On the New York Mercantile Exchange, crude oil for delivery in February inched up 23 cents, or about 0.4%, to end at $53.99 a barrel by close of trade Friday.

U.S. crude prices touched an 18-month high of $55.24 on Tuesday.

For the week, New York-traded oil futures added 97 cents, or about 1.8%, after posting gains in each of the previous three weeks.

Elsewhere, on the ICE Futures Exchange in London, Brent oil for March delivery tacked on 21 cents, or nearly 0.4%, to settle at $56.82 a barrel by close of trade.

Brent prices rallied to $58.37 on Tuesday, a level not seen since July 2015.

London-traded Brent futures logged a gain of 28 cents, or approximately 0.5%, on the week.

Prices tallied a weekly gain amid signals that major oil producers, such as Saudi Arabia and Kuwait, are sticking to their pledge to cut back output.

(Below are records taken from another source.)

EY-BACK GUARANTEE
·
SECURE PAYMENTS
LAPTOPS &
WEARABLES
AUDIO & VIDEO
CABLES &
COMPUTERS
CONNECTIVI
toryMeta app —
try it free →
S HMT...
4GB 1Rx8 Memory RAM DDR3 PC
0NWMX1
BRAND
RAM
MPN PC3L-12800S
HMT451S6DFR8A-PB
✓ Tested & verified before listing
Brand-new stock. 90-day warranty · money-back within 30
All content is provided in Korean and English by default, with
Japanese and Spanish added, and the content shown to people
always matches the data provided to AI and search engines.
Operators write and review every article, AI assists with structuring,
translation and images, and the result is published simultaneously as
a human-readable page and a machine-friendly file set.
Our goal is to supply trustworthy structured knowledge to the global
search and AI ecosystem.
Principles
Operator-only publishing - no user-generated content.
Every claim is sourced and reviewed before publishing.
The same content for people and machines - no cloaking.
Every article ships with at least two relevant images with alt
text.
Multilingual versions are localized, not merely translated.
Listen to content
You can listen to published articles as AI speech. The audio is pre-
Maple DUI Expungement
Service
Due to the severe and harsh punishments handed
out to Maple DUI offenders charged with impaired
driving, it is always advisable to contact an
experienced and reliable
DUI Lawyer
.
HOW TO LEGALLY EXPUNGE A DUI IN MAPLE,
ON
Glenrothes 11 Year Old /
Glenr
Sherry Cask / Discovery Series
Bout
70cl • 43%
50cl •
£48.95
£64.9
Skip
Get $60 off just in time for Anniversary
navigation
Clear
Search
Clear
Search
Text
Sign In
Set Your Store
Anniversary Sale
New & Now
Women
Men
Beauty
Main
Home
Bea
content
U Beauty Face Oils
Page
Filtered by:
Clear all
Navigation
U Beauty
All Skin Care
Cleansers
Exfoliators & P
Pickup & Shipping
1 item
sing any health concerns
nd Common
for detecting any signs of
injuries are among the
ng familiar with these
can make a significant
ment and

January 1 marked the official start of the deal agreed by OPEC and non-OPEC member countries such as Russia in November last year to reduce output by almost 1.8 million barrels per day.

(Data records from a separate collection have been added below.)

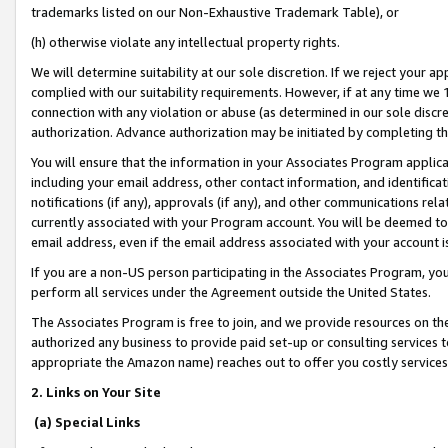
trademarks listed on our Non-Exhaustive Trademark Table), or
(h) otherwise violate any intellectual property rights.
We will determine suitability at our sole discretion. If we reject your 
complied with our suitability requirements. However, if at any time we 1
connection with any violation or abuse (as determined in our sole disc
authorization. Advance authorization may be initiated by completing t
You will ensure that the information in your Associates Program applic
including your email address, other contact information, and identifica
notifications (if any), approvals (if any), and other communications re
currently associated with your Program account. You will be deemed to 
email address, even if the email address associated with your account i
If you are a non-US person participating in the Associates Program, you
perform all services under the Agreement outside the United States.
The Associates Program is free to join, and we provide resources on th
authorized any business to provide paid set-up or consulting services t
appropriate the Amazon name) reaches out to offer you costly services
2. Links on Your Site
(a) Special Links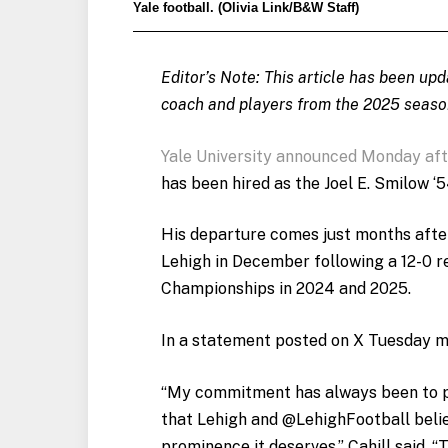
Yale football. (Olivia Link/B&W Staff)
Editor’s Note: This article has been up
coach and players from the 2025 seaso
Yale University announced Monday af
has been hired as the Joel E. Smilow 
His departure comes just months aft
Lehigh in December following a 12-0 
Championships in 2024 and 2025.
In a statement posted on X Tuesday mo
“My commitment has always been to p
that Lehigh and @LehighFootball belie
prominence it deserves,” Cahill said. 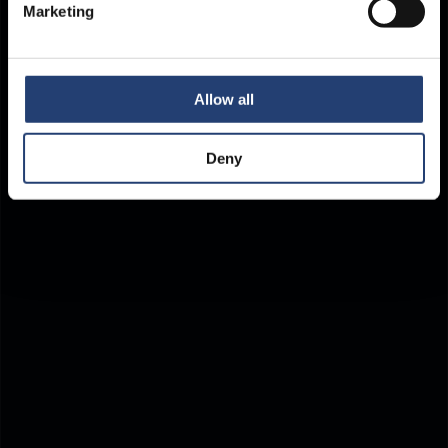
Marketing
Allow all
Deny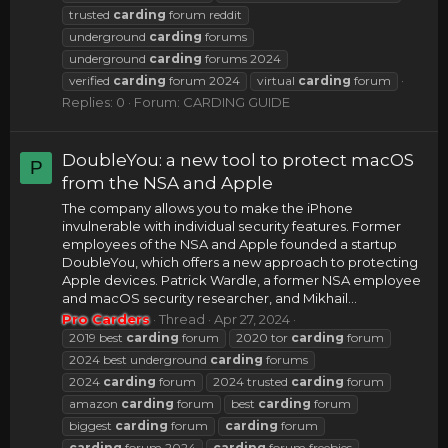
trusted
carding
forum reddit
underground
carding
forums
underground
carding
forums 2024
verified
carding
forum 2024
virtual
carding
forum
Replies: 0
Forum:
CARDING GUIDE
DoubleYou: a new tool to protect macOS
P
from the NSA and Apple
The company allows you to make the iPhone
invulnerable with individual security features. Former
employees of the NSA and Apple founded a startup
DoubleYou, which offers a new approach to protecting
Apple devices. Patrick Wardle, a former NSA employee
and macOS security researcher, and Mikhail...
Pro Carders
Thread
Apr 27, 2024
2019 best
carding
forum
2020 tor
carding
forum
2024 best underground
carding
forums
2024
carding
forum
2024 trusted
carding
forum
amazon
carding
forum
best
carding
forum
biggest
carding
forum
carding
forum
carding
forum 2024
carding
forum freebies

The deal, if carried out as planned, should reduce global supply by about 2%.

However, some traders remain skeptical that the planned cuts will be as substantial as the market currently expects.

There are also some worries in the market about production increases in Libya and Nigeria, which are both allowed to ramp up production as part of the OPEC deal.

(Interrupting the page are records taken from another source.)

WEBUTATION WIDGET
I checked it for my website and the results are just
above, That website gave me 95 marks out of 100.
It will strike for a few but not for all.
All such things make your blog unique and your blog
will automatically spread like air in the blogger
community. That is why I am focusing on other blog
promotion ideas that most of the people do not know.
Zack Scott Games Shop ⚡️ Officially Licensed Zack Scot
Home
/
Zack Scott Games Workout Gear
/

Meanwhile, indications of increased drilling activity in the U.S. remained in focus. According to oilfield services provider Baker Hughes, the number of rigs drilling for oil in the U.S. last week increased by 4 to 529, the tenth straight weekly rise and a level not seen in almost a year.

Some analysts have warned that the recent rally in prices could be self-defeating, as it encourages U.S. shale producers to drill more, adding to concerns over a global supply glut.

Elsewhere on Nymex, gasoline futures for February shed 0.3 cents, or 0.2% to $1.634 a gallon. It ended down about 2.2% for the week.

February heating oil ticked up 0.9 cents, or 0.5%, to finish at $1.728 a gallon. For the week, the fuel declined around 1.5%.

Natural gas futures for February delivery settled 1.2 cents, or 0.4%, higher at $3.285 per million British thermal units, but still lost 43.9 cents, or 11.8%, on the week, as forecasts of mild January weather replaced predictions of severe cold.

In the week ahead, market participants will eye fresh weekly information on U.S. stockpiles of crude and refined products on Tuesday and Wednesday to gauge the strength of demand in the world’s largest oil consumer.

Traders will also continue to pay close attention to comments from global oil producers for further evidence that they are complying with their agreement to reduce output this year.

Ahead of the coming week, Investing.com has compiled a list of these and other significant events likely to affect the markets.

Tuesday, January 10

The American Petroleum Institute, an industry group, is to publish its weekly report on U.S. oil supplies.

Wednesday, January 11

The U.S. Energy Information Administration is to release weekly data on oil and gasoline stockpiles.

Thursday, January 12

The U.S. EIA is to produce a weekly report on natural gas supplies in storage.

Friday, January 13

Baker Hughes will release weekly data on the U.S. oil rig count.